In the material below, the lines to reproduce exactly are the one containing "- 18-month roadmap" and all lines after it through the last.

▶ _Data for analysis_:
···

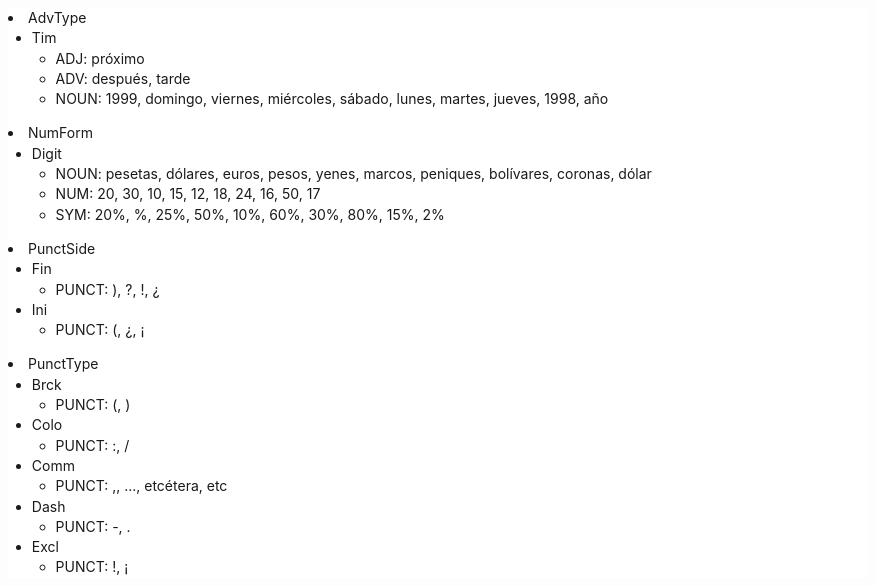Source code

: <li><a>AdvType</a>
  <ul>
    <li>Tim
      <ul>
        <li>ADJ: próximo</li>
        <li>ADV: después, tarde</li>
        <li>NOUN: 1999, domingo, viernes, miércoles, sábado, lunes, martes, jueves, 1998, año</li>
      </ul>
    </li>
  </ul>
</li>

<li><a>NumForm</a>
  <ul>
    <li>Digit
      <ul>
        <li>NOUN: pesetas, dólares, euros, pesos, yenes, marcos, peniques, bolívares, coronas, dólar</li>
        <li>NUM: 20, 30, 10, 15, 12, 18, 24, 16, 50, 17</li>
        <li>SYM: 20%, %, 25%, 50%, 10%, 60%, 30%, 80%, 15%, 2%</li>
      </ul>
    </li>
  </ul>
</li>

<li><a>PunctSide</a>
  <ul>
    <li>Fin
      <ul>
        <li>PUNCT: ), ?, !, ¿</li>
      </ul>
    </li>
    <li>Ini
      <ul>
        <li>PUNCT: (, ¿, ¡</li>
      </ul>
    </li>
  </ul>
</li>

<li><a>PunctType</a>
  <ul>
    <li>Brck
      <ul>
        <li>PUNCT: (, )</li>
      </ul>
    </li>
    <li>Colo
      <ul>
        <li>PUNCT: :, /</li>
      </ul>
    </li>
    <li>Comm
      <ul>
        <li>PUNCT: ,, ..., etcétera, etc</li>
      </ul>
    </li>
    <li>Dash
      <ul>
        <li>PUNCT: -, .</li>
      </ul>
    </li>
    <li>Excl
      <ul>
        <li>PUNCT: !, ¡</li>
      </ul>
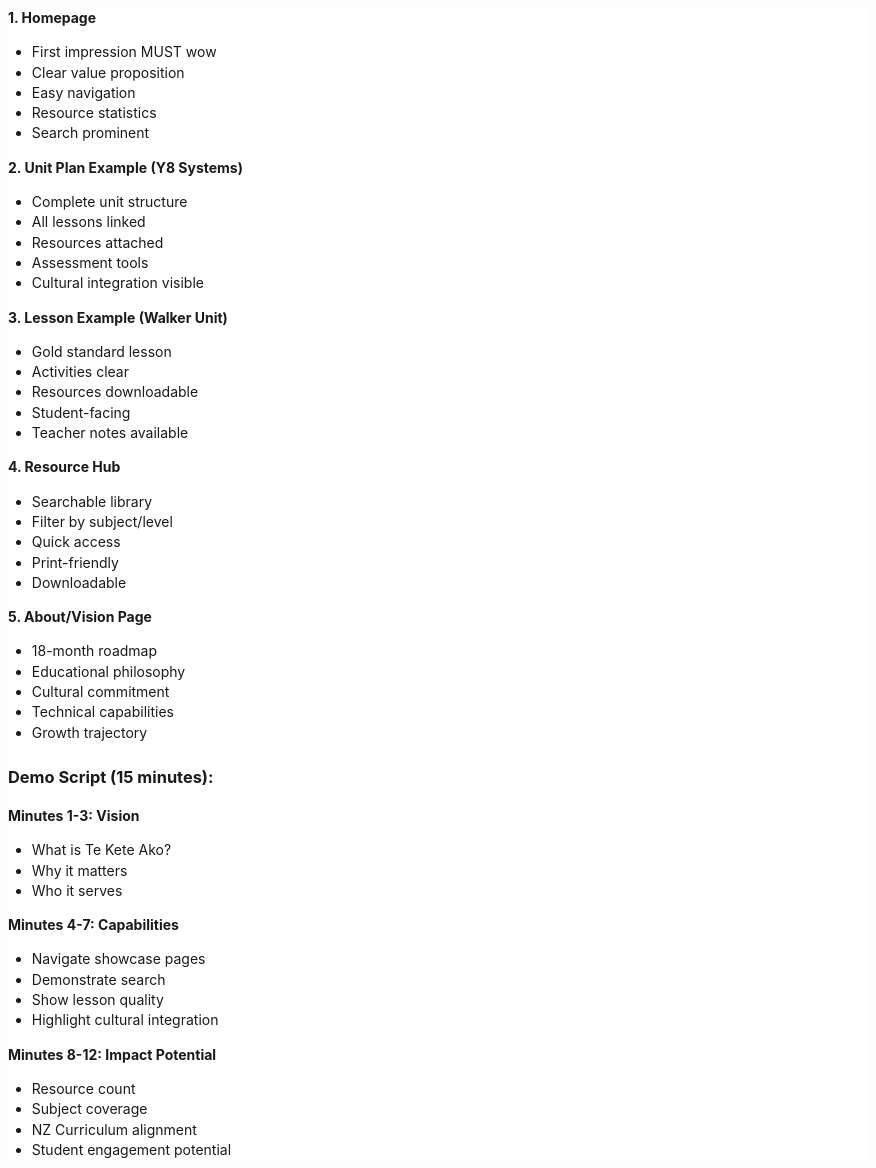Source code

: **1. Homepage**
- First impression MUST wow
- Clear value proposition
- Easy navigation
- Resource statistics
- Search prominent

**2. Unit Plan Example (Y8 Systems)**
- Complete unit structure
- All lessons linked
- Resources attached
- Assessment tools
- Cultural integration visible

**3. Lesson Example (Walker Unit)**
- Gold standard lesson
- Activities clear
- Resources downloadable
- Student-facing
- Teacher notes available

**4. Resource Hub**
- Searchable library
- Filter by subject/level
- Quick access
- Print-friendly
- Downloadable

**5. About/Vision Page**
- 18-month roadmap
- Educational philosophy
- Cultural commitment
- Technical capabilities
- Growth trajectory

### **Demo Script (15 minutes):**

**Minutes 1-3: Vision**
- What is Te Kete Ako?
- Why it matters
- Who it serves

**Minutes 4-7: Capabilities**
- Navigate showcase pages
- Demonstrate search
- Show lesson quality
- Highlight cultural integration

**Minutes 8-12: Impact Potential**
- Resource count
- Subject coverage
- NZ Curriculum alignment
- Student engagement potential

···

▶ _Solution for this problem_:
- 18-month roadmap
- Educational philosophy
- Cultural commitment
- Technical capabilities
- Growth trajectory

### **Demo Script (15 minutes):**

**Minutes 1-3: Vision**
- What is Te Kete Ako?
- Why it matters
- Who it serves

**Minutes 4-7: Capabilities**
- Navigate showcase pages
- Demonstrate search
- Show lesson quality
- Highlight cultural integration

**Minutes 8-12: Impact Potential**
- Resource count
- Subject coverage
- NZ Curriculum alignment
- Student engagement potential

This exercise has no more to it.